Legal cannabis draws huge lineups as stores open in Calgary

About 250 pot enthusiasts bundled up against the cold and lined up outside one of Calgary’s two new cannabis retail shops early Wednesday morning, keen to be among the first customers on Day 1 of legal recreational cannabis in Canada.

2 retail locations open in city as recreational pot becomes legal in Canada

Customers queue outside 420 Premium Market on Wednesday morning to be among the first Canadians to legally purchase recreational cannabis. (Colleen Underwood/CBC)

About 250 pot enthusiasts bundled up against the cold and lined up outside one of Calgary's two new cannabis retail shops early Wednesday morning, keen to be among the first customers on Day 1 of legal recreational cannabis in Canada.

Security and Calgary police were on hand for any necessary crowd control at 420 Premium Market as it got ready to open for business at 10 a.m. in a strip mall at 9737 Macleod Trail S.W. 

Amber Craig, the company's vice-president of marketing, said customers will find the Calgary store to be a high-end retail experience.

"We spent a lot of time on our design and our branding, so we're really proud of that," she said.

"I think people will be pleasantly surprised when they walk in."

The other retail outlet to open in Calgary so far is Nova Cannabis, at 10816 Macleod Trail South, which opened its doors at 10 a.m., by which time there was a lineup of about 200 people waiting to get in. 

It's owned by Alcanna Incorporated, an Edmonton-based, publicly traded company that operates Liquor Depot and Wine and Beyond stores in Alberta.

At least 10 more retail outlets in Calgary have been approved by the city and are awaiting the final go-ahead from Alberta Gaming, Liquor and Cannabis (AGLC).

Alcanna Inc., which owns Nova Cannabis, released a statement saying the company is happy to be helping bring cannabis sales into the realm of legitimate business.

"Yesterday, and for decades before, criminals operating outside the law controlled 100 per cent of the recreational cannabis trade. Now, civil society begins to take back that activity through laws, regulations, quality controls and private enterprise that creates jobs and pays taxes," the company said.

'Heavy traffic' online

High demand for cannabis led to technical glitches on some online websites. Government-run and privately-operated sales portals went live at 12:01 a.m. local time across Canada, eliciting a wave of demand that resulted in a virtual lineup at Alberta's e-commerce portal.

At 12:07 a.m. local time, the Alberta Liquor and Gaming Commission tweeted: "You like us! Our website is experiencing some heavy traffic. We are working hard to get it up and running."

AGLC spokesperson Kaleigh Miller said the site didn't actually crash.

"So what was happening is people were being put into a queue. You were kind of put into a waiting room so it could process. At one point, we saw over 11,000 people in the queue at once," she said.

"After about five minutes or so, it was processing 200 orders every five minutes."

By 8:30 a.m., there had been more than 40,000 visits to the site. Several items, from dried flowers to oils, sold out in a matter of hours, Miller said.

Advice for new users

A neuroscientist at the University of Calgary's Hotchkiss Brain Institute said people trying cannabis for the first time should know a few things first.

"Definitely they should start with low-potency products, and use a small amount, wait a few minutes, see how it affects them and gauge it from there," said Dr. Matthew Hill.

He said if someone smokes or vaporizes cannabis, the high usually starts in three to five minutes and typically lasts three or four hours.

But Hill said it's different for edibles, which take longer to kick in and create a longer high.

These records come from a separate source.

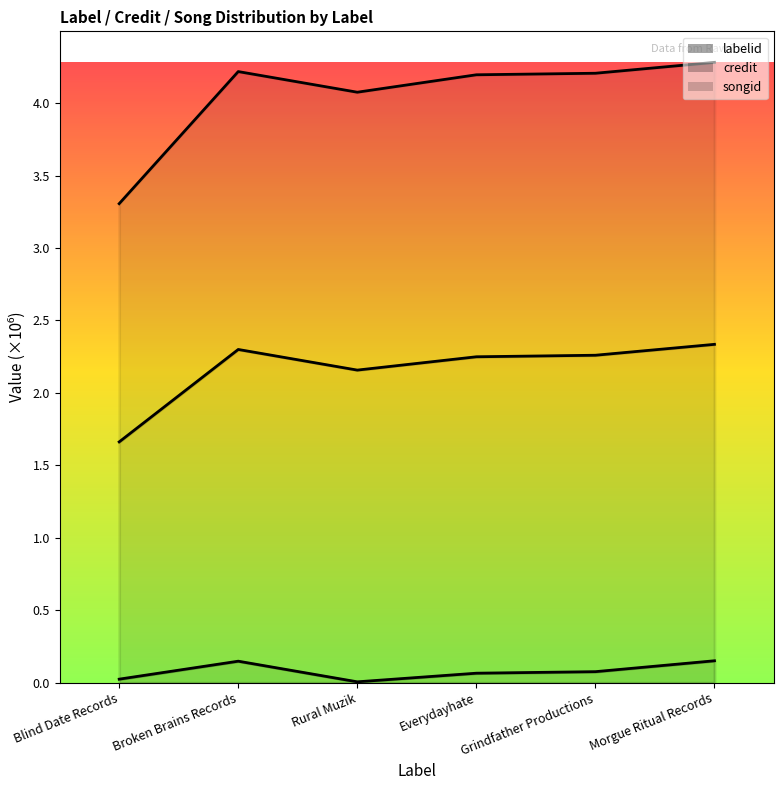

What is the difference between the maximum and second lowest values in the labelid series?

0.1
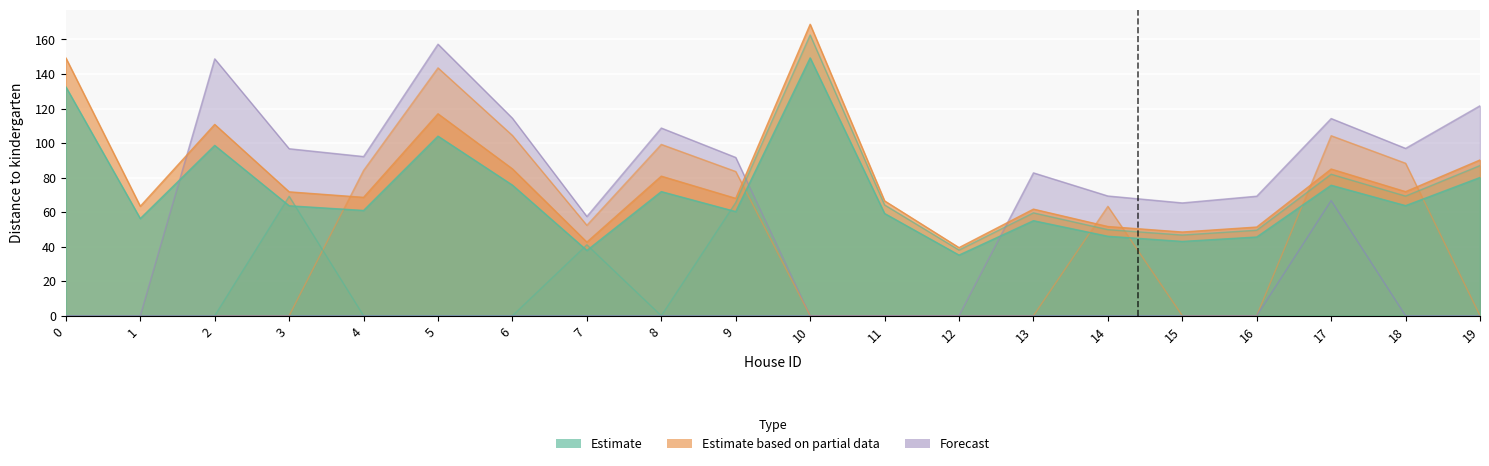

Reading left to right, list all the values displayed in this chart.

col_10: 0=132.5	1=56.3	2=98.6	3=63.7	4=61.0	5=104.0	6=75.6	7=37.8	8=71.9	9=60.3	10=149.3	11=59.2	12=35.1	13=55.0	14=46.0	15=43.0	16=45.6	17=75.6	18=63.8	19=80.1
col_11: 0=149.3	1=63.4	2=110.8	3=71.7	4=68.5	5=116.9	6=85.0	7=42.6	8=80.8	9=68.0	10=168.8	11=66.5	12=39.4	13=61.7	14=51.7	15=48.5	16=51.4	17=85.0	18=71.8	19=90.2
col_1: 0=0.0	1=0.0	2=0.0	3=0.0	4=0.0	5=0.0	6=0.0	7=0.0	8=0.0	9=0.0	10=0.0	11=0.0	12=0.0	13=0.0	14=0.0	15=0.0	16=0.0	17=66.7	18=0.0	19=0.0
col_9: 0=0.0	1=0.0	2=0.0	3=69.2	4=0.0	5=0.0	6=0.0	7=41.1	8=0.0	9=65.5	10=162.6	11=64.2	12=38.0	13=59.6	14=49.8	15=46.7	16=49.5	17=81.9	18=69.3	19=87.0
col_6: 0=0.0	1=0.0	2=0.0	3=0.0	4=84.2	5=143.6	6=104.4	7=52.4	8=99.2	9=83.5	10=0.0	11=0.0	12=0.0	13=0.0	14=63.4	15=0.0	16=0.0	17=104.3	18=88.3	19=0.0
col_5: 0=0.0	1=0.0	2=148.8	3=96.7	4=92.2	5=157.3	6=114.4	7=57.5	8=108.7	9=91.7	10=0.0	11=0.0	12=0.0	13=82.8	14=69.3	15=65.3	16=69.2	17=114.2	18=96.9	19=121.6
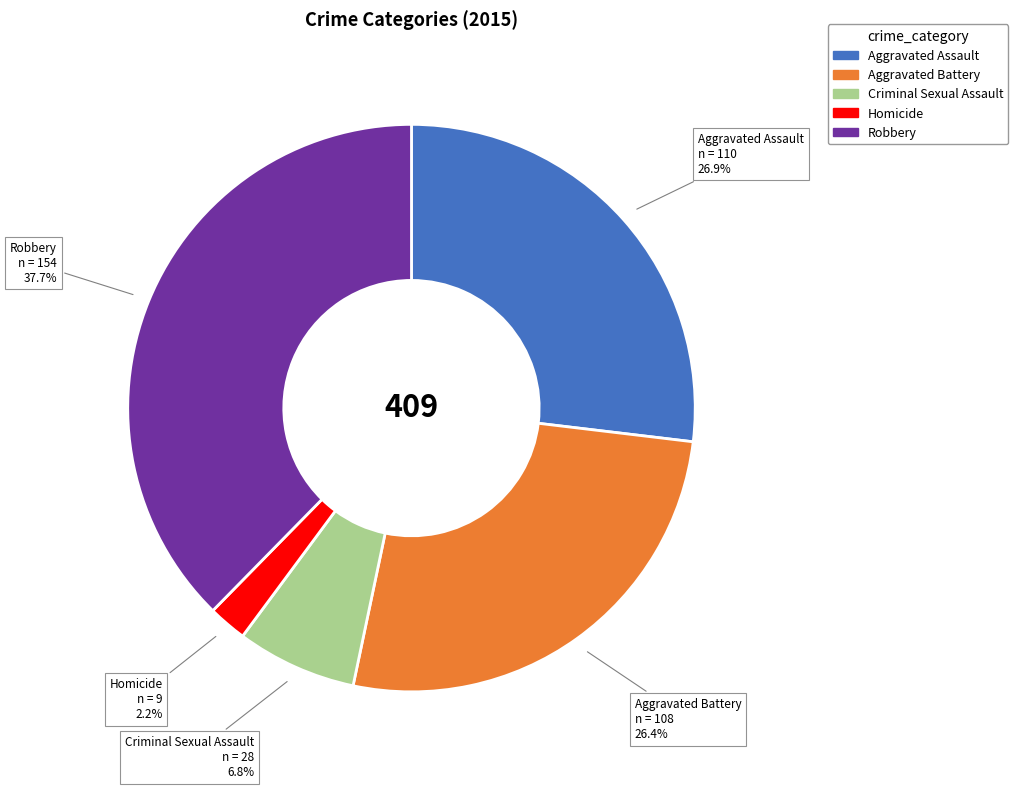

Does Homicide represent more than half of the total?

No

At a public education rally outside of city hall Wednesday afternoon, a board member of a local cannabis club said legalization is a good first step but he has some concerns.

"It's a step in the right direction," said Patrick Parsons, who was one of about a dozen attendees at the rally.

"The problem is it still criminalizes a slightly larger amount of cannabis … they also want to fine people that are driving days after using cannabis."

And Wednesday evening, a cloud of smoke filled Olympic Plaza where hundreds gathered to celebrate legalization.

"Canada's a well-known G7 country, that's going to set a precedent for other countries. And I think that's incredibly important, we should be setting that precedent," said attendee Clark Foster. 

"It's important for people to realize that this is a minor thing that people enjoy and that people shouldn't be going to jail for it. I think people here are celebrating something that was wrong for a long time being righted."

Matt Zabloski, who leads the city's cannabis legalization project, reminded Calgarians the public spaces are not the place to light up. 

"The cannabis consumption bylaw carries with it a $100 fine for people who are consuming non-medical cannabis in public," he said.

Law enforcement officials kept a low profile at the event, and there was no word on whether officers handed out any tickets. Police said their priority was public safety.

Zabloski said Calgarians who have concerns about people consuming in public following legalization should call 311.